The South Yuba Water Company has owed much of its prosperity to Dr. Van Norden's ability as developer and promoter. It has over thirty reservoirs, four hundred miles of ditches, pipelines and tunnels, irrigates fifteen thousand acres, and supplies whater and power to the Nevada county miners. The electrical works develop five thousand horsepower, all now in use. As soon as the business demands it, the company will make arrangements to develop from twenty to thirty thousand horsepower. There are three power houses, finely equipped, and the power is now used in Sacramento city and county and in Nevada and Placer counties. Placer county's prosperity is due in large measure to the work of these companies. A number of cities and villages are supplied with power, light and water. The power is developed from water rights and storage reservoirs, which are six or seven thousand feet above sea level. The four offices of the company are in New York, Nevada City, Auburn and Sacramento.

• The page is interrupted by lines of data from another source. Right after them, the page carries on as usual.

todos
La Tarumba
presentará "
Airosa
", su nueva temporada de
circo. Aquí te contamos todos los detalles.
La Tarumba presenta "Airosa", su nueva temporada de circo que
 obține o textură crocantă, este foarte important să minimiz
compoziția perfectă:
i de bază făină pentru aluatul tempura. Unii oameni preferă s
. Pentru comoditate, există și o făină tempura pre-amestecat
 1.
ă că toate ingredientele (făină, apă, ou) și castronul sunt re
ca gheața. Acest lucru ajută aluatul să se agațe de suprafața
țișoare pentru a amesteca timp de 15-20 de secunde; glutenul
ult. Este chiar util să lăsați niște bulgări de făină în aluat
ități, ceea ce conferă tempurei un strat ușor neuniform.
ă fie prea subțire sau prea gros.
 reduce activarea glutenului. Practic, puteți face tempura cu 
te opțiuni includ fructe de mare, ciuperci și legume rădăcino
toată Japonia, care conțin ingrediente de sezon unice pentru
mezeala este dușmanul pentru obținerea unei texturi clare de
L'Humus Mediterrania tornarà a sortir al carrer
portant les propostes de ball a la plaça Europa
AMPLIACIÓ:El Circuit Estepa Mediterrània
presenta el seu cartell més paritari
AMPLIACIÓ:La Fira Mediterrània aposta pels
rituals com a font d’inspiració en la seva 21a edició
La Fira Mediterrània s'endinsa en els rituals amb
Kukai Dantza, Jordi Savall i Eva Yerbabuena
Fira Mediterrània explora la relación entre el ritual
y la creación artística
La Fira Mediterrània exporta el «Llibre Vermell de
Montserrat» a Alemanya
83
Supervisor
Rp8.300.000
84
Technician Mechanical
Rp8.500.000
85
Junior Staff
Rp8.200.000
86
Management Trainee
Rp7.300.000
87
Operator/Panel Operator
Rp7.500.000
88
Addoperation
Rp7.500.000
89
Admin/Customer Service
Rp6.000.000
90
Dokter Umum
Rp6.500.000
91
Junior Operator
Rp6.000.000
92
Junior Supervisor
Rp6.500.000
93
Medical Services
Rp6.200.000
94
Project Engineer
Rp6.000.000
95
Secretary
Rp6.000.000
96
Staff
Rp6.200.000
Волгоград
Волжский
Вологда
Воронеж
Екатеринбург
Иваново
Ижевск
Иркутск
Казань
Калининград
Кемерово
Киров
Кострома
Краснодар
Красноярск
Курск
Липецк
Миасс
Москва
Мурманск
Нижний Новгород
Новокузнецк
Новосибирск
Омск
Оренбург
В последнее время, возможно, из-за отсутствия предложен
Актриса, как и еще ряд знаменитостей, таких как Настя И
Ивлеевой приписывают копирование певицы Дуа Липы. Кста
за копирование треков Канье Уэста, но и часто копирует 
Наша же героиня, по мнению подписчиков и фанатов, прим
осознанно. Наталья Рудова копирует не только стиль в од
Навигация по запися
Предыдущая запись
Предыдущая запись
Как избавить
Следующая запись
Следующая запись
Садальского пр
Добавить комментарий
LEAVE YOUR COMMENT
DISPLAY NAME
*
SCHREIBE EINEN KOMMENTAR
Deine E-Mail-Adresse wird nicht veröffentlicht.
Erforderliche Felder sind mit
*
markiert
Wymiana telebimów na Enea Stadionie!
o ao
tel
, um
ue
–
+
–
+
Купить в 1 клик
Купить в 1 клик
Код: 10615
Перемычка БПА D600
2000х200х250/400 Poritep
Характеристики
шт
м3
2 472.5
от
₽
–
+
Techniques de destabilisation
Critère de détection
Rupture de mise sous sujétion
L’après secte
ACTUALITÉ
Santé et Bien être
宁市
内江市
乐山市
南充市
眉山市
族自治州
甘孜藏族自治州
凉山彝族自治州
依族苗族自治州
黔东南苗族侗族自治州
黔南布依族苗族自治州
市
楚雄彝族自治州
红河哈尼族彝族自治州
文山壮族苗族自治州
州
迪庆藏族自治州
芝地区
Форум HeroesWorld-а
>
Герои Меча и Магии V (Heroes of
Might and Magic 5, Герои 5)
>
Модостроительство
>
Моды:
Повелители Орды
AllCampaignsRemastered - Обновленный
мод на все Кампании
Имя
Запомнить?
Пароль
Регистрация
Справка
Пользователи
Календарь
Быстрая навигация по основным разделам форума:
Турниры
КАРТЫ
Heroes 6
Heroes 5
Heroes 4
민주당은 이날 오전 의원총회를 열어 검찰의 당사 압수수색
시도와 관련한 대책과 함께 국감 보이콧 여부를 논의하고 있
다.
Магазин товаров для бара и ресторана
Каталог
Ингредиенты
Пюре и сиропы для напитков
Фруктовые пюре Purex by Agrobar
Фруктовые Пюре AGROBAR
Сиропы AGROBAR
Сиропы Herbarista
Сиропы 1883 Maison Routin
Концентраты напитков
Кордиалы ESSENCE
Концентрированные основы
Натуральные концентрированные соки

Dr. Van Norden has done a large amount of writing. He is author of the philosophical work entitled "The Outermost Rim and Beyond," published by A. D. F. Randolph, of New York; "The Psychic Factor," published by appleton; also other books, and has contributed brief articles, short stories and romances to magazines. He is a Phi Beta Kappa; is president of the Sacramento Society for the Prevention of Cruelty to Children; one of the directors of the Albert Bonnheim memorial fund to assist in educating young men and women; chairman of one of the committees of the chamber of commerce, and in the interest of these various concerns has often appeared as an advocate or witness before the board of supervisors and the board of trustees. In politics he is an independent Republican, but has not taken an active part in party affairs.
Dr. Van Norden was first married to Miss Anna H. Mygatt, who was a native of Brooklyn, New York, of New England descent. She died in 1896 leaving three sons, as follows: Rudolph W., who is a graduate of Stanford University, a prominent electrical engineer, and superintendent of the Electric Company above mentioned; Otto H., who has begun a promising business career in New York; and Max L., who graduates in 1904 from Stanford University. In 1902 Dr. Van Norden married Miss Ruth Spilman, a descendant of an old and aristocratic Virginia family. They have one daughter, Linda de la Montaigna.